Abouleish felt overwhelmed by Egypt’s pressing problems in overpopulation, environmental degradation, inadequate education and health care. Agriculture involved 40 per cent of the workforce yet remained the least developed sector of the Egyptian economy at the time.

SEKEM was the first organisation that developed biodynamic farming methods in Egypt, treating animals, crops and soil as one single system in a sustainable way. This is especially important in Egypt, as the country is expected to be greatly affected by the world’s water scarcity. One of the organisation’s highest priorities currently is to raise awareness to the cautious and efficient usage of Egypt’s water sources.

1982 Right Livelihood Laureate and founder of the Right Livelihood College, Anwar Fazal is a Malaysian activist campaigning for consumer and citizens’ rights.

Fazal has identified five responsibilities for consumer organisations: critical awareness, action, social concern, ecological awareness and solidarity.

In his work, he has argued for the exclusion of water as a “good” or “service”, stating that it is not something a person or entity has the right to profit from. According to Fazal, water should not be commodified, privatised, traded or exported for commercial gain. It is a human right. Fazal has said that we need to have a holistic approach to manage water. The governance of water will be at the centre of survival in the future.
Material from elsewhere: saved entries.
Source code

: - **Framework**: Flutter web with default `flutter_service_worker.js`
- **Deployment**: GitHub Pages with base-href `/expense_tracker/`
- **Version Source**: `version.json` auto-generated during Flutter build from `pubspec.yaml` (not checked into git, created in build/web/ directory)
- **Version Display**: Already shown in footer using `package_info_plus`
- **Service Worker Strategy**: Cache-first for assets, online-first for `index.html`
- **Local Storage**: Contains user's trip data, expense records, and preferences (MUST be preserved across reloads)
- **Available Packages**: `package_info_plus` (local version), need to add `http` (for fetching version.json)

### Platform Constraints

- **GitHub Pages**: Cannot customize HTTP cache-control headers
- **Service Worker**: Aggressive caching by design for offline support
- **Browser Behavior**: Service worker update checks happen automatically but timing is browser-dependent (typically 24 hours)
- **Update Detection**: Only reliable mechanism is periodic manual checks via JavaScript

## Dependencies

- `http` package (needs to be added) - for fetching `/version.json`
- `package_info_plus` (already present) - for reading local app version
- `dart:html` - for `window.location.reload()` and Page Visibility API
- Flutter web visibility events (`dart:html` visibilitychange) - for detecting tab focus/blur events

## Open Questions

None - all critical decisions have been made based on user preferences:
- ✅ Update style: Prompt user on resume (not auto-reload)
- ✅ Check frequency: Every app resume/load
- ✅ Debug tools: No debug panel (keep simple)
Water should therefore be controlled by those who rely on it to live and not only corporations, according to Fazal. It has to be a balance between all levels of society and nature.

Nnimmo Bassey is one of Africa’s leading advocates and campaigners for the environment and human rights. He received the Right Livelihood Award in 2010 “for revealing the full ecological and human horrors of oil production and for his inspired work to strengthen the environmental movement in Nigeria and globally.”

Bassey’s primary focus has been campaigning against oil and the damage it causes to oil-rich nations. He discovered that at least 300 oil spills have occurred in the Niger Delta yearly for 50 years, many of which have never been cleared up. As a result, Bassey demands that we “leave the oil in the soil,” arguing for the importance of not seeing waters as waste dumps for pollution. He also advocates for water to remain a common good instead of being privatised.

As fellow Laureate Pat Mooney, Bassey supports a farmers-based approach to agriculture. He has worked as an international campaigner on GMO issues, saying that it will challenge food security, decrease soil fertility, erode biodiversity and impoverish small scale farmers. He sees a big risk in African agriculture being contaminated by GMOs in the future.